─── Provided text ───
Driving In Iceland – Do’s & Don’ts

First of all, driving in Iceland is a huge DO! This wonderful country can be explored the best by car. Partly because there’s not much other options, but even more because you want to see all of its beauties at your own pace, believe us. You will see a stunning waterfall. It’s just 10 minutes walk from the road. Then there’s another one. You will want to stop in every 5 minutes. You need a car.

Studlagil Canyon, Eastern Iceland

Anyway, Iceland is the perfect country for road trips. Jaw-dropping landscapes whenever you drive. Lonely roads. Undiscovered treasures. We spent there more than two weeks and it was not enough. I can’t help but start rambling about all the amazing things we’ve seen whenever it comes about Iceland. But not now. Because now I want to give you some super useful tips to get the best out of driving in Iceland.

Do – pick the right car

Aldeyjarfoss, Highlands, Iceland

4WD or not 4WD, this is the question. Of course, you have your preferences about the size of the car, the type of the gear or whatever else, but in Iceland you need to consider another important fact. Where do you want to drive? If your route includes the F roads in the Highlands, you’ll need a 4WD because only 4WDs are allowed to drive on F roads. But if you only plan to use paved or gravel roads that are not marked with F you don’t need to worry about 4WD.

Don’t rush

It’s not worth it! You can never see everything, but at least enjoy what you can. In our opinion, you need at least two weeks to drive around the whole island without rush. One week is suitable to explore Southern Iceland and the area around Reykjavík.

Studlagil Canyon, Eastern Iceland

Do – fill up when you encounter a gas station

So once you get further from Reykjavík and the densely populated Southern area, you won’t encounter villages very often. Nor gas stations. Make sure you fill up when you do. Each one we’ve seen was open 24/7 because they are self-service gas stations.

Don’t be afraid to leave Reykjavík

Jökulsárlón, Iceland

Reykjavík, this lovely capital and its neighbourhood offers a lot. There are hot springs, exciting geothermal features and nice waterfalls not far from the capital. Not to mention the famous Blue Lagoon. But Iceland is so much more! Even if you only have a few days, venture out into the Southern part of the country or to the Snæfellsnes Peninsula.

Do – watch out for sheep

Westfjords, Iceland

Though we didn’t meet many people on the lonely roads but even on the loneliest road we met sheep quite often. They are everywhere in Iceland in the summer. Sometimes they lurk on the side of the road. Sometimes they have their afternoon rest in the middle of the road. Drive slow, watch out for them and honk if needed.

Don’t stick to the Ring Road

Westfjords, Iceland

The Ring Road (Route 1) is the main road around the island and it really deserves its fame. But it’s worth getting off the Ring Road from time to time and explore lesser known roads by the ocean or in the mountains. So many unexpected treasures waited for us on those roads! And you know, when good things come unexpected, that’s just the best. 😀

We especially recommend roads of the Westfjords and the Snæfellsnes Peninsula.

Do – check road conditions

Eastern Iceland

One of the most common souvenirs we’ve seen in Iceland is the mug with the text: “If you don’t like the weather, wait 5 minutes.” Weather can change quickly and dramatically so it’s wise to check weather and road conditions every day.
───
▶ _Requirements_
1. According to the Iceland driving tips, why should you fill up whenever you reach a gas station?
2. In the Iceland driving tips, write out the passage from "Do – pick the" up to and including "area around Reykjavík.", putting "dirt roads" in place of "gravel roads".
─── Data segment ───
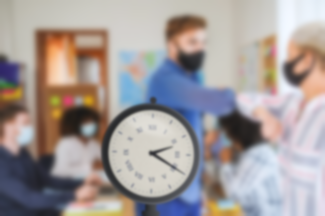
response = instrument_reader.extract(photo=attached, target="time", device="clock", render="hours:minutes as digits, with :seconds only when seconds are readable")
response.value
2:20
───
▶ _The answers_
1. Once you get further from Reykjavík and the densely populated south, villages and gas stations are rare, so each one may be your last chance for a while.

2.
Do – pick the right car

Aldeyjarfoss, Highlands, Iceland

4WD or not 4WD, this is the question. Of course, you have your preferences about the size of the car, the type of the gear or whatever else, but in Iceland you need to consider another important fact. Where do you want to drive? If your route includes the F roads in the Highlands, you’ll need a 4WD because only 4WDs are allowed to drive on F roads. But if you only plan to use paved or dirt roads that are not marked with F you don’t need to worry about 4WD.

Don’t rush

It’s not worth it! You can never see everything, but at least enjoy what you can. In our opinion, you need at least two weeks to drive around the whole island without rush. One week is suitable to explore Southern Iceland and the area around Reykjavík.